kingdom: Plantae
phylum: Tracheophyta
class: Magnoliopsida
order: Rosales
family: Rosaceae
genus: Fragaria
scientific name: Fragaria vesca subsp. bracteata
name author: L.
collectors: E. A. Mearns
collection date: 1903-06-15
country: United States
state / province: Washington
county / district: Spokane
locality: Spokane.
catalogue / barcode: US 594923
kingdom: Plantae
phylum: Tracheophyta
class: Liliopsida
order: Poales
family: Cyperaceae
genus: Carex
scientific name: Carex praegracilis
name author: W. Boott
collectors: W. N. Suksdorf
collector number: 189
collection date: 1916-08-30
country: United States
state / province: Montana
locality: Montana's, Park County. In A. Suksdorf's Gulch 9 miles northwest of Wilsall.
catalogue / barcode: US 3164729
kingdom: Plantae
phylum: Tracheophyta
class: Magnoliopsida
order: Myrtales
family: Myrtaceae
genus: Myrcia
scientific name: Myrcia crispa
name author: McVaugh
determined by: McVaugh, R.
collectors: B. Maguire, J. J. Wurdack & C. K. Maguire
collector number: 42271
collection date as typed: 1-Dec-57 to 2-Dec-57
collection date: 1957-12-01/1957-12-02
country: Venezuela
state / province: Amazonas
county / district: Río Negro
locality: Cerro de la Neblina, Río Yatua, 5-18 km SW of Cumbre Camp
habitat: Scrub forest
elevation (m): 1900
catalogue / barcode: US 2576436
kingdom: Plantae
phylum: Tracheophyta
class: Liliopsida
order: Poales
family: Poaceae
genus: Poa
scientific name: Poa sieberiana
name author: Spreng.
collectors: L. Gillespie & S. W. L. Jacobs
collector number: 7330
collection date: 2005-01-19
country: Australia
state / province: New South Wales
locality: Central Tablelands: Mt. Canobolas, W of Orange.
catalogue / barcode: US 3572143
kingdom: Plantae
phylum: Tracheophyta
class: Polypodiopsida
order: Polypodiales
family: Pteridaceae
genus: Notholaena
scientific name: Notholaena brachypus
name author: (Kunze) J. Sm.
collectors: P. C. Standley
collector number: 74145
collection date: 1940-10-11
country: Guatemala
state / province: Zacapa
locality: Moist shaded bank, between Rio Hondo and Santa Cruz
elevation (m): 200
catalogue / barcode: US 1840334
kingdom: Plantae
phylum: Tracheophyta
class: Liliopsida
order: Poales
---
Could you update the data above by replacing every "catalogue / barcode" with "catalog number" and leaving everything else as it is?

> OUTPUT OF THE EXERCISE:
kingdom: Plantae
phylum: Tracheophyta
class: Magnoliopsida
order: Rosales
family: Rosaceae
genus: Fragaria
scientific name: Fragaria vesca subsp. bracteata
name author: L.
collectors: E. A. Mearns
collection date: 1903-06-15
country: United States
state / province: Washington
county / district: Spokane
locality: Spokane.
catalog number: US 594923
kingdom: Plantae
phylum: Tracheophyta
class: Liliopsida
order: Poales
family: Cyperaceae
genus: Carex
scientific name: Carex praegracilis
name author: W. Boott
collectors: W. N. Suksdorf
collector number: 189
collection date: 1916-08-30
country: United States
state / province: Montana
locality: Montana's, Park County. In A. Suksdorf's Gulch 9 miles northwest of Wilsall.
catalog number: US 3164729
kingdom: Plantae
phylum: Tracheophyta
class: Magnoliopsida
order: Myrtales
family: Myrtaceae
genus: Myrcia
scientific name: Myrcia crispa
name author: McVaugh
determined by: McVaugh, R.
collectors: B. Maguire, J. J. Wurdack & C. K. Maguire
collector number: 42271
collection date as typed: 1-Dec-57 to 2-Dec-57
collection date: 1957-12-01/1957-12-02
country: Venezuela
state / province: Amazonas
county / district: Río Negro
locality: Cerro de la Neblina, Río Yatua, 5-18 km SW of Cumbre Camp
habitat: Scrub forest
elevation (m): 1900
catalog number: US 2576436
kingdom: Plantae
phylum: Tracheophyta
class: Liliopsida
order: Poales
family: Poaceae
genus: Poa
scientific name: Poa sieberiana
name author: Spreng.
collectors: L. Gillespie & S. W. L. Jacobs
collector number: 7330
collection date: 2005-01-19
country: Australia
state / province: New South Wales
locality: Central Tablelands: Mt. Canobolas, W of Orange.
catalog number: US 3572143
kingdom: Plantae
phylum: Tracheophyta
class: Polypodiopsida
order: Polypodiales
family: Pteridaceae
genus: Notholaena
scientific name: Notholaena brachypus
name author: (Kunze) J. Sm.
collectors: P. C. Standley
collector number: 74145
collection date: 1940-10-11
country: Guatemala
state / province: Zacapa
locality: Moist shaded bank, between Rio Hondo and Santa Cruz
elevation (m): 200
catalog number: US 1840334
kingdom: Plantae
phylum: Tracheophyta
class: Liliopsida
order: Poales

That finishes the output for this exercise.